Der Hotelbus streifte nur das Schiff, verursachte aber keinen größeren Schaden.
Die Drehung des Schiffes selbst kam zur Ruhe, aber noch immer wurde es von dem
Wirbelsturm in seinem Kreis herumgeschleudert. Kapitän Kachaik versuchte alles,
auszubrechen, aber es gelang nicht. Der Wirbel selbst zeigte sich sehr stabil
und sein Durchmesser betrug etwa hundertzwanzig Kilometer, so dass das Schiff
eine gute „Überlebenschance“ hatte. Inzwischen betrug die Flughöhe fünfzehn
Kilometer, die Luftmassen in dem Wirbel zogen das Schiff aber noch immer
spiralförmig in die Höhe.
Erneut meldete sich Kapitän Kachaik über die Sprechanlage seines Schiffes: „Achtung.
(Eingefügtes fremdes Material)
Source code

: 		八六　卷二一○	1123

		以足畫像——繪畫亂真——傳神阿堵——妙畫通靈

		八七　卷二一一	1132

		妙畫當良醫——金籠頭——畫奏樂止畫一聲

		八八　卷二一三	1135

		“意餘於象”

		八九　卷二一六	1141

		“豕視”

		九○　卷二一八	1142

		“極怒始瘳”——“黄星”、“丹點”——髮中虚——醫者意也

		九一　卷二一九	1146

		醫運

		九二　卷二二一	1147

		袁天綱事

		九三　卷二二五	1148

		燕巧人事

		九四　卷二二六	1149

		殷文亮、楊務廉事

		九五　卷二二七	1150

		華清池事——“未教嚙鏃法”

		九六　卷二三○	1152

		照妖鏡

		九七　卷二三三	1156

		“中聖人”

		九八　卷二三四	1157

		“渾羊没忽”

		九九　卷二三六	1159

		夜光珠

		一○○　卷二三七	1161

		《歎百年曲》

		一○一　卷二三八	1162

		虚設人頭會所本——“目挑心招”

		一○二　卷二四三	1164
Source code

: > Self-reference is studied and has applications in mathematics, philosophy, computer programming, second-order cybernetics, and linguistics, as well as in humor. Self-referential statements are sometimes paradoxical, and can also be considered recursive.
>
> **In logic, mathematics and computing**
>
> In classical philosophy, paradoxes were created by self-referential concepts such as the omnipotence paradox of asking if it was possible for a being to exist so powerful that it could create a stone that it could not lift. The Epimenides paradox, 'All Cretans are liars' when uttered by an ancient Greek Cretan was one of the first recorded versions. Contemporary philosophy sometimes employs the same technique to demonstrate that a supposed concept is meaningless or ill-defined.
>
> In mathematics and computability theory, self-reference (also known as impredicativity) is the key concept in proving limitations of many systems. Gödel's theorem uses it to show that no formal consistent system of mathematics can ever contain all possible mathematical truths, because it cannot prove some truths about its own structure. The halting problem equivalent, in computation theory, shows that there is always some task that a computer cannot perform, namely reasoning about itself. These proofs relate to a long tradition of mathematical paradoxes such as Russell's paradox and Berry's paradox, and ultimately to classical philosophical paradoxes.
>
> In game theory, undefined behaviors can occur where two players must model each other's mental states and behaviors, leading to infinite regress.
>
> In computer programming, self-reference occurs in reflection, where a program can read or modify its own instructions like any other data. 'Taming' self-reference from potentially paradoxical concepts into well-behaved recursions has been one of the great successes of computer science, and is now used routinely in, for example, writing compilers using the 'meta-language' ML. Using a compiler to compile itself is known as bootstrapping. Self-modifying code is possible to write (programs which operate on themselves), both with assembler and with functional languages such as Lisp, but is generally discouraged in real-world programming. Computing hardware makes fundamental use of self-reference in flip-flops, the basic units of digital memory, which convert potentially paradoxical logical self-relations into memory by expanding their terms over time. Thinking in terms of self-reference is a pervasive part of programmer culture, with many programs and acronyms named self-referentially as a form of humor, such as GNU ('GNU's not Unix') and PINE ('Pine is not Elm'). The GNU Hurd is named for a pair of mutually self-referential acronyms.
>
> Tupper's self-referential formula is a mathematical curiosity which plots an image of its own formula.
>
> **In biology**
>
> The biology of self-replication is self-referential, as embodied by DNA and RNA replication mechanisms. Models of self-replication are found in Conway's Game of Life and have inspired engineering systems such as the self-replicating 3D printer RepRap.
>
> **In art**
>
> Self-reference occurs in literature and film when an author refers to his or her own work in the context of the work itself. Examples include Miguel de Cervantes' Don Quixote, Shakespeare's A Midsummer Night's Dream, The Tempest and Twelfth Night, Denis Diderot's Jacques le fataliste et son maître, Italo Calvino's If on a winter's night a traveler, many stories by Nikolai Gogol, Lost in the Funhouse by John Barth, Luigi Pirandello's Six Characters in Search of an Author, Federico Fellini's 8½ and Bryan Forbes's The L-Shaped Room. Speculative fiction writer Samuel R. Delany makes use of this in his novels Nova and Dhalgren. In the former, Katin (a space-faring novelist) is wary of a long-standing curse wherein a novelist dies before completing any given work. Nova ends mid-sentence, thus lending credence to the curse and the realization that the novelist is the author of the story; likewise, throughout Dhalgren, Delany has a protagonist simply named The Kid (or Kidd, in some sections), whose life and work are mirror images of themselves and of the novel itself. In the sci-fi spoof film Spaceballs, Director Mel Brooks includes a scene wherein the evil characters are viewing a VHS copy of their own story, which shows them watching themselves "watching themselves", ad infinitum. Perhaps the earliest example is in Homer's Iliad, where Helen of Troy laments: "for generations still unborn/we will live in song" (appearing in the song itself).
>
Hier spricht der Kapitän. Wir befinden uns derzeit in mehr als 15000 Metern
Höhe. Ich hoffe, dass ich, wenn wir am oberen Ende des Zyklons angekommen sind,
die Möglichkeit habe, aus dem Trichter heraus zu starten. Das wird unsere
einzige Chance werden. Klappt es nicht, wird uns der Zyklon irgendwann wieder
hinunterziehen und wir werden am Boden zerschellen. Seid also nicht überrascht,
wenn euch der Andruck in die Sitze drückt. Versucht derweil ein wenig zu
schlafen. Ende.“
Die Sonne ging auf. Es war nicht die Sonne des Planetensystems, es war eine
„künstliche“ Sonne. Der Fusionsreaktor in Nujinchiware war explodiert. Die Welt
des Eises schmolz dahin. Allmählich bildete sich ein Ozean auf der planetaren
Oberfläche, der allmählich die Stadt überschwemmte. Trotzdem verdampfte der
Großteil des schmelzenden Eises sofort und schneite auf der anderen
Seite des Planeten wieder herunter.
Drei Elemente trafen aufeinander: Wasser in Form von Dampf, Feuer einer kleinen
Sonne und das eisige Sauerstoffgemisch der Atmosphäre in Gestalt des
permanenten Wirbelsturms.
Das Ende war unbeschreiblich. Hier prallten Energien aufeinander, die vorzustellen
kein menschliches Gehirn in der Lage war. Energien, die den Planeten von etwa
der Größe des Jupiter auseinanderrissen.
Die Explosion schleuderte Kachaiks Schiff mitsamt der Atmosphäre ins All. Der
Planet selbst barst auseinander und seine Trümmer flogen durch das System.
Kapitän Kachaik, seine Mannschaft, die Touristen in der Krankenstation und Kachaiks
Passagiere kamen tatsächlich mit dem Schrecken und kleineren Verletzungen
davon. Sie sahen auf den Monitoren wie sich auf dem Eisplaneten feurige Risse,
rotglühende Flüsse verbreiteten und riesige Dampfwolken in den nahen Raum
aufstiegen. Das Schiff trieb in das All hinaus und Kapitän Kachaik musste erst
einmal Positionen errechnen, ehe er irgendeinen Kurs programmieren konnte.
Seine Passagiere und die Mannschaft sahen derweil den Jet, der von der
Explosion etwa zwei Lichtjahre ins All reichte und langsam schwächer wurde.
Kapitän Kachaik ließ seine Computer die Koordinaten für den Rückflug seines Schiffes
errechnen und brachte sein Schiff auf Kurs. Guten Flug!